About this task:
Pull out each line from the rows below that contains the string "záda", and treat uppercase and lowercase as different.

Available records:

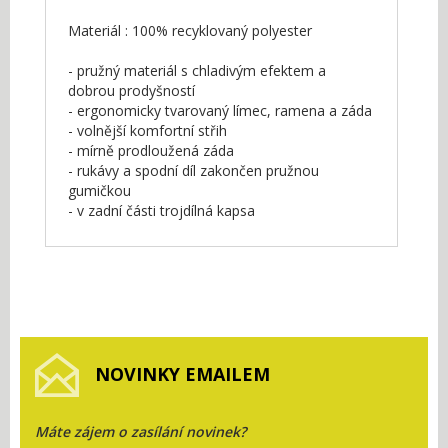
Materiál : 100% recyklovaný polyester
- pružný materiál s chladivým efektem a
dobrou prodyšností
- ergonomicky tvarovaný límec, ramena a záda
- volnější komfortní střih
- mírně prodloužená záda
- rukávy a spodní díl zakončen pružnou
gumičkou
- v zadní části trojdílná kapsa
NOVINKY EMAILEM
Máte zájem o zasílání novinek?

Solution:
- ergonomicky tvarovaný límec, ramena a záda
- mírně prodloužená záda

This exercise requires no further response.